Determine how many lines of the material contain the string "that", and give only the number.
Available records Start Marker
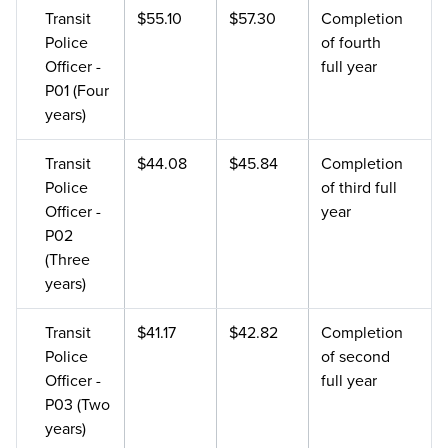
Transit
$55.10
$57.30
Completion
Police
of fourth
Officer -
full year
P01 (Four
years)
Transit
$44.08
$45.84
Completion
Police
of third full
Officer -
year
P02
(Three
years)
Transit
$41.17
$42.82
Completion
Police
of second
Officer -
full year
P03 (Two
years)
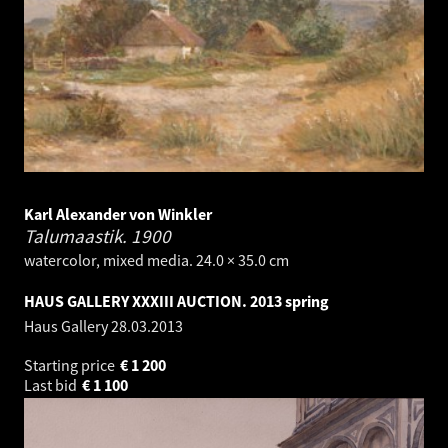
Karl Alexander von Winkler
Talumaastik.
1900
watercolor, mixed media. 24.0 × 35.0 cm
HAUS GALLERY XXXIII AUCTION. 2013 spring
Haus Gallery
28.03.2013
Starting price
€
1 200
Last bid
€
1 100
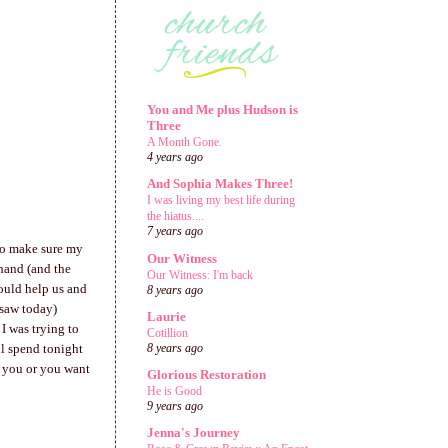
You and Me plus Hudson is
Three
A Month Gone.
4 years ago
And Sophia Makes Three!
I was living my best life during
the hiatus....
7 years ago
 to make sure my
Our Witness
 hand (and the
Our Witness: I'm back
hould help us and
8 years ago
I saw today)
Laurie
I was trying to
Cotillion
ll spend tonight
8 years ago
t you or you want
Glorious Restoration
He is Good
9 years ago
Jenna's Journey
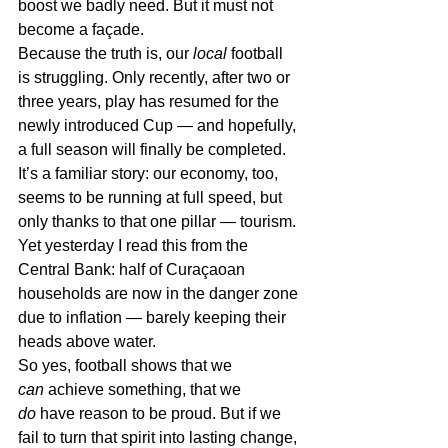
boost we badly need. But it must not 
become a façade.
Because the truth is, our 
local
 football 
is struggling. Only recently, after two or 
three years, play has resumed for the 
newly introduced Cup — and hopefully, 
a full season will finally be completed. 
It’s a familiar story: our economy, too, 
seems to be running at full speed, but 
only thanks to that one pillar — tourism.
Yet yesterday I read this from the 
Central Bank: half of Curaçaoan 
households are now in the danger zone 
due to inflation — barely keeping their 
heads above water.
So yes, football shows that we 
can
 achieve something, that we 
do
 have reason to be proud. But if we 
fail to turn that spirit into lasting change, 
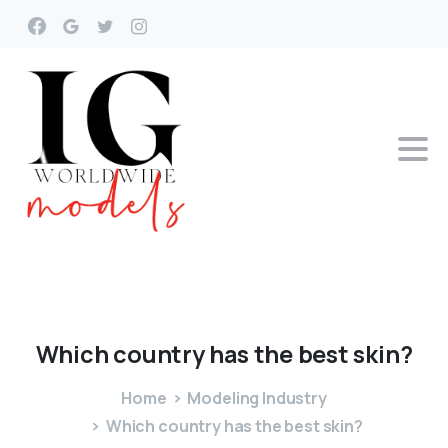
Which
country
has
the
best
skin?
Home
Modeling Industry
Which country has the best skin?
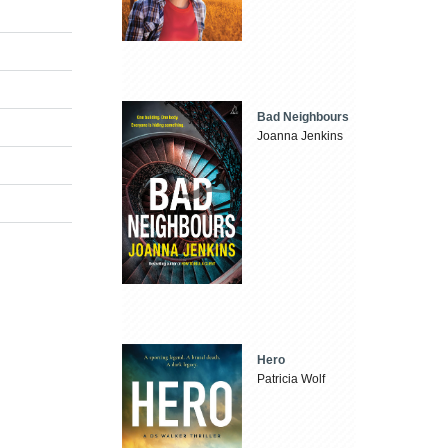
Bad Neighbours
Joanna Jenkins
Hero
Patricia Wolf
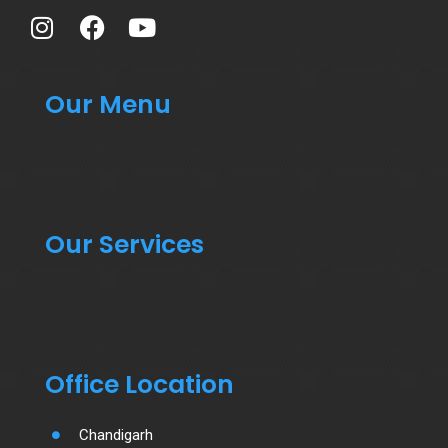
Our Menu
Our Services
Office Location
Chandigarh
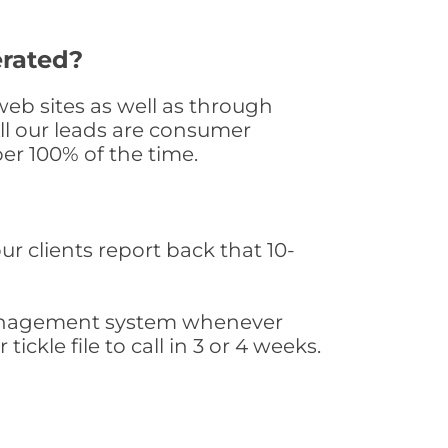
erated?
eb sites as well as through
All our leads are consumer
er 100% of the time.
ur clients report back that 10-
s management system whenever
ickle file to call in 3 or 4 weeks.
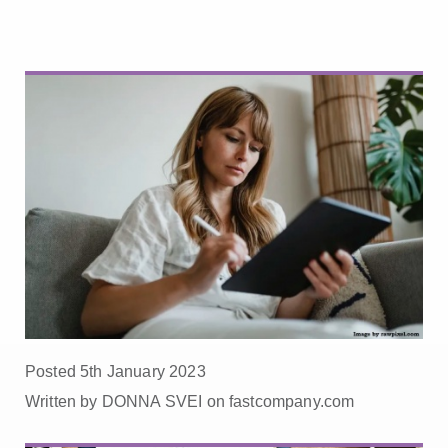
Posted 5th January 2023
Written by DONNA SVEI on fastcompany.com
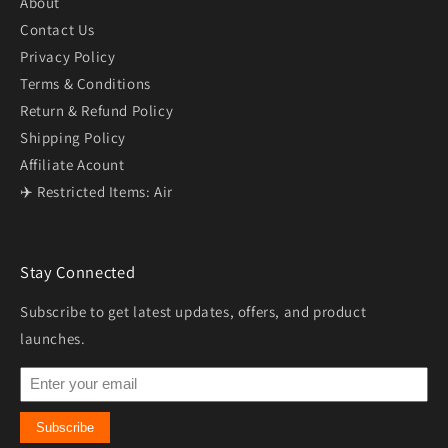
About
Contact Us
Privacy Policy
Terms & Conditions
Return & Refund Policy
Shipping Policy
Affiliate Acount
✈️ Restricted Items: Air
Stay Connected
Subscribe to get latest updates, offers, and product
launches.
Subscribe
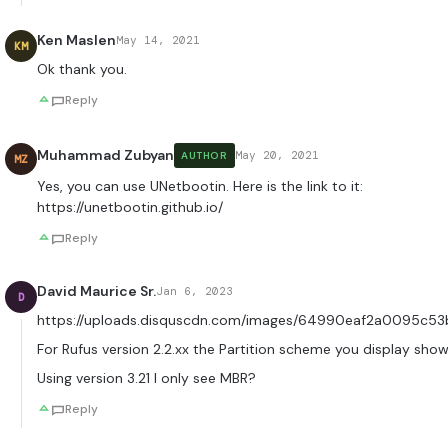
Ken Maslen
May 14, 2021
KM
Ok thank you.
Reply
Muhammad Zubyan
May 20, 2021
AUTHOR
MZ
Yes, you can use UNetbootin. Here is the link to it:
https://unetbootin.github.io/
Reply
David Maurice Sr.
Jan 6, 2023
D
https://uploads.disquscdn.com/images/64990eaf2a0095c5
For Rufus version 2.2.xx the Partition scheme you display sho
Using version 3.21 I only see MBR?
Reply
Available records End Marker
● Solution to the problem
5